We are only scratching the surface of how AI can be applied across the value chain. The incredible variety of AI’s potential applications in insurance is difficult to overstate. QBE knows that well: they won a company-wide SMA Innovation in Action Award for their wide-ranging activities in emerging technologies and partnerships with InsurTech startups, but AI in general, and machine learning specifically, are their top priorities. In addition to partnering with dozens of InsurTechs, QBE has also pushed themselves to deploy each InsurTech’s technology somewhere within their business – meaning they have dozens of different creative AI applications in play at once. For example, in partnership with HyperScience, QBE is improving data capture from paper documents through machine learning and computer vision.
These winners’ stories demonstrate the myriad ways that insurers are applying AI to improve business operations. Notably, its deployment helps them to significantly improve the customer experience – or in the case of data capture – the internal employee experience. The need for this kind of seamless customer experience in the digital world cannot be overemphasized.
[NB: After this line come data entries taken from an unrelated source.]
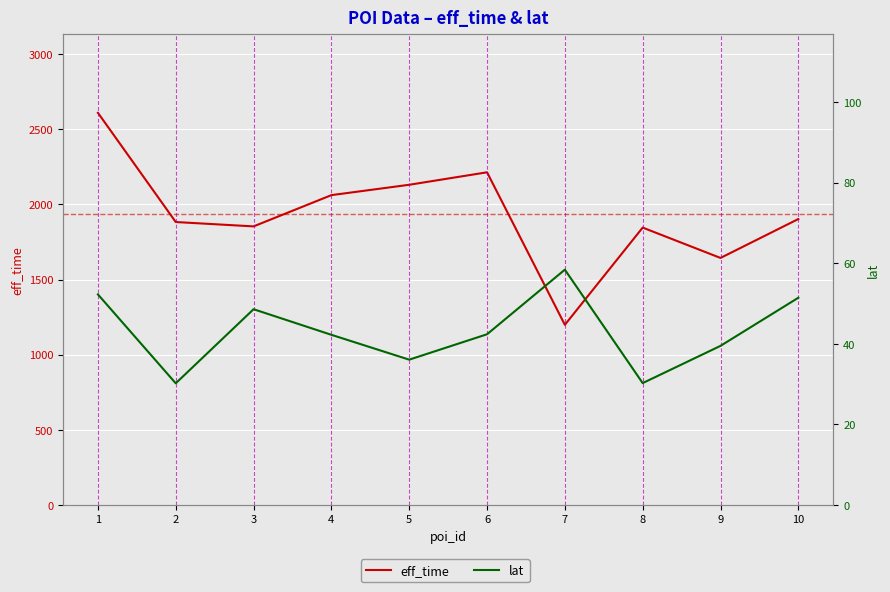

What is the value of the eff_time point at the 9th from the left?

1644.0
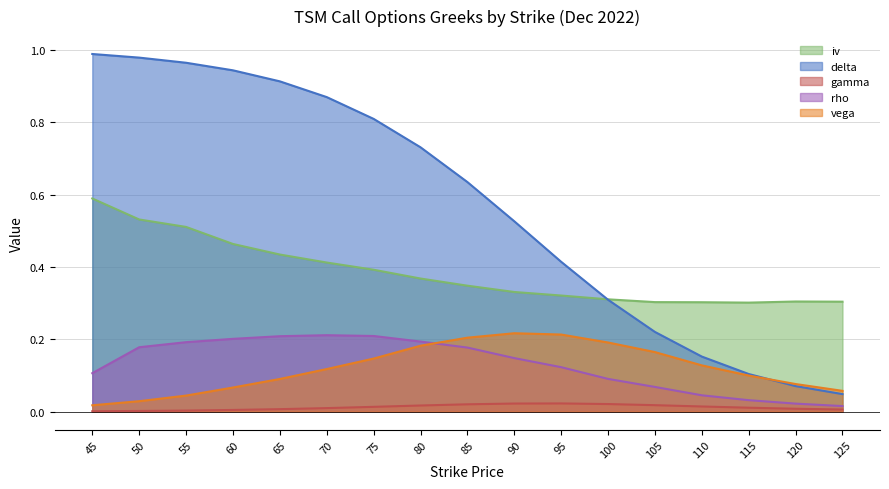

What is the sum of all vega values?

2.0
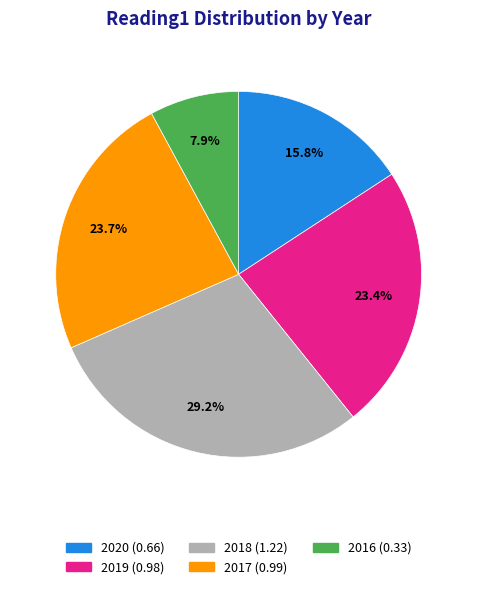

Is it true that 2016 is 3% of the pie?

False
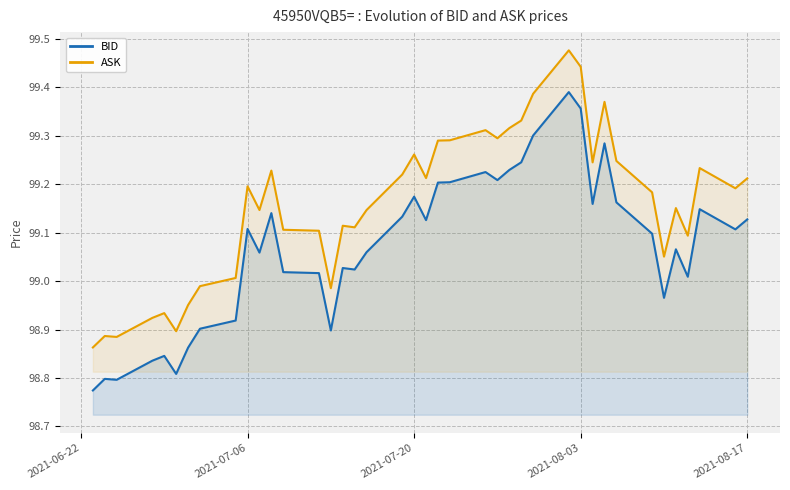

What is the minimum value shown in the chart?

98.8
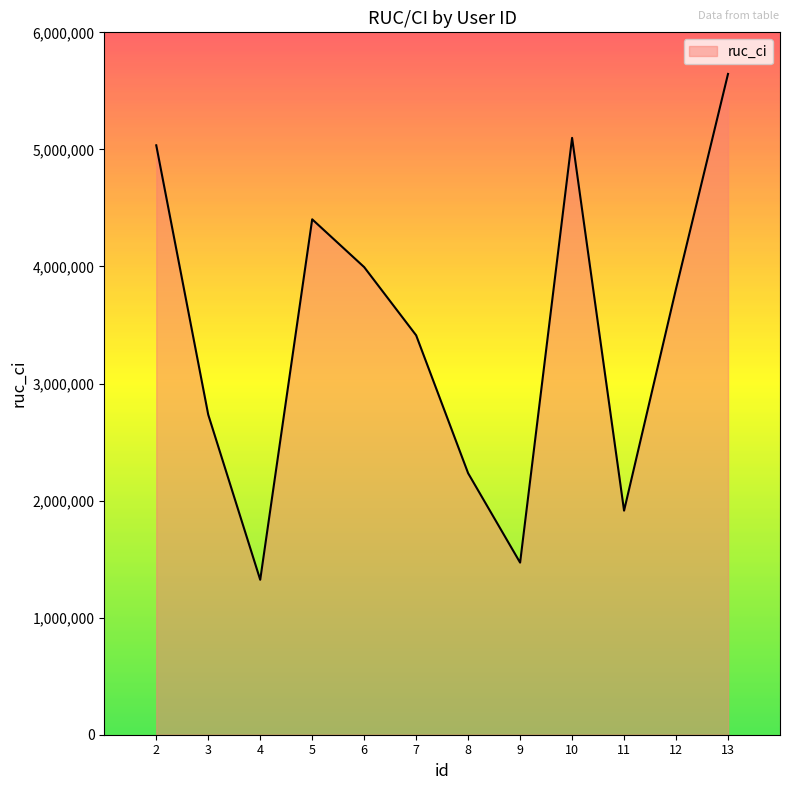

Where does the data first go above 3809943?

2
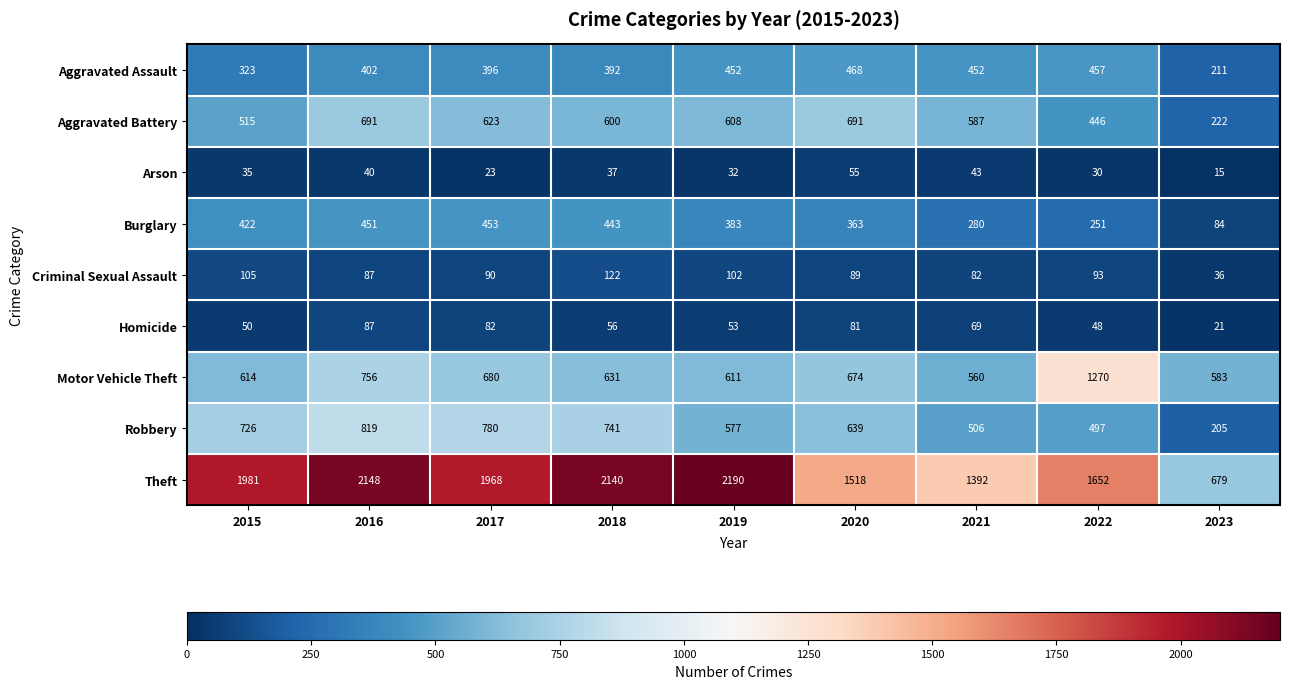

Read the Homicide value at 2022.

48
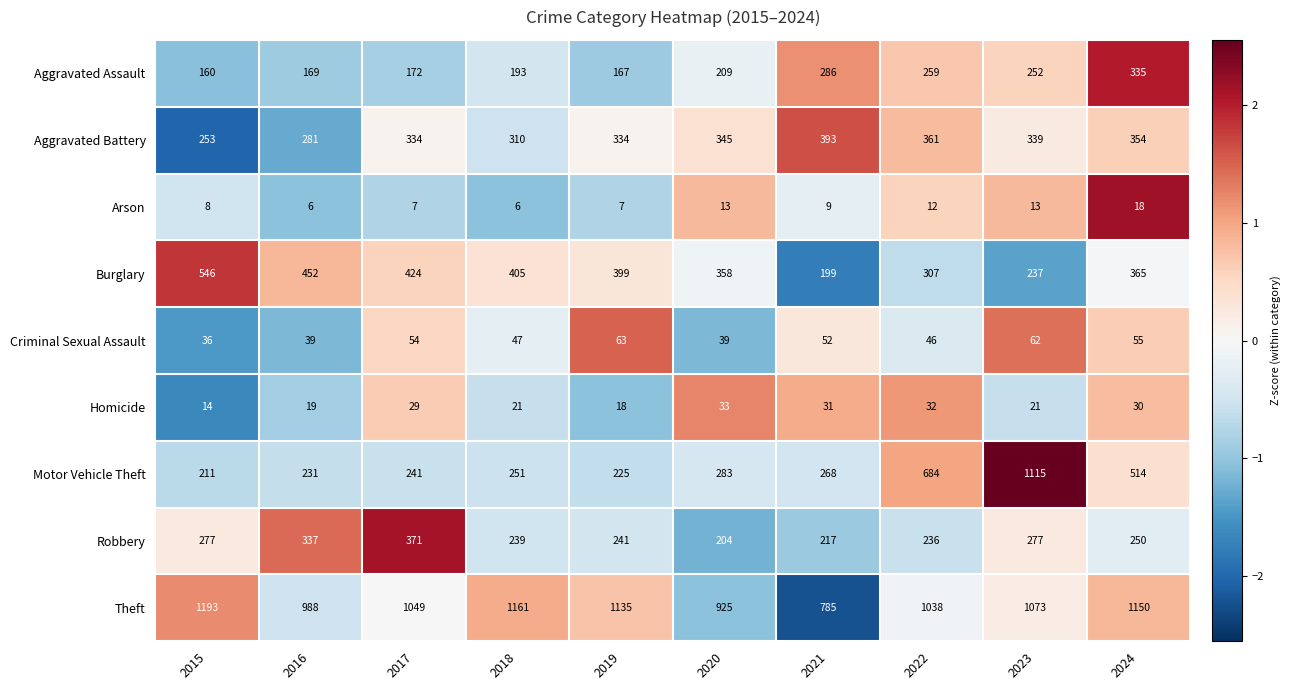

How many data points in Criminal Sexual Assault are less than 52?

5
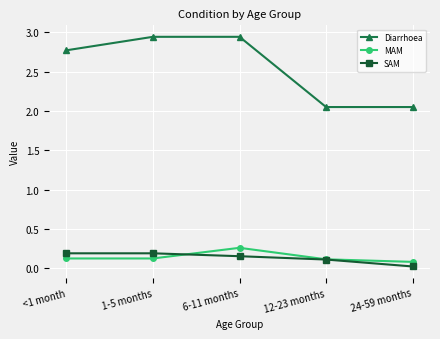

The value of MAM at <1 month is 0.1. True or false?

True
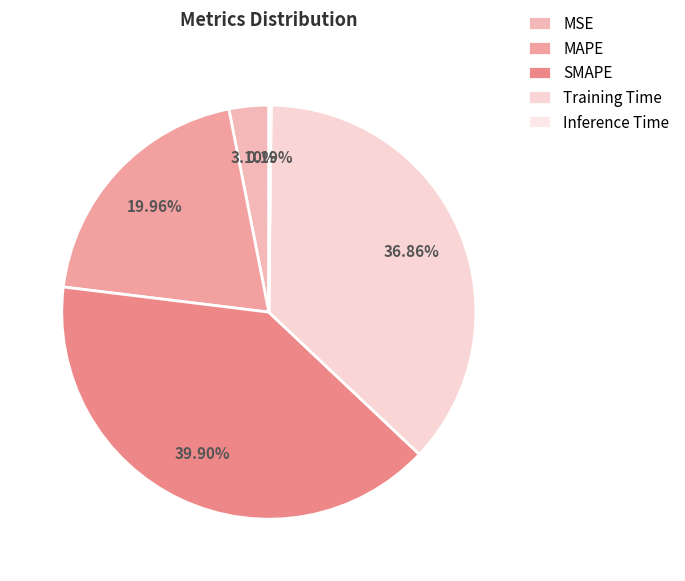

Rank the categories by value from highest to lowest.

SMAPE, Training Time, MAPE, MSE, Inference Time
AI, which struck many as a science-fictional concept, has proven its real-world worth by enabling insurers to transform their customer journeys and experience.
With full scale implementations popping up across the insurance industry, as well as the pilots and limited rollouts that we have seen in previous years, it is easy to lose sight of the fact that we are seeing only the very tip of the iceberg in terms of how AI can transform the business of insurance. Applications of more advanced and advancing AI technologies, as well as the combination of AI with other emerging technologies such as drones, new user interaction technologies, autonomous vehicles, and IoT are unexplored territory that is bright with promise.
This much is clear: AI will change the face of the insurance industry. In fact, it’s already happening.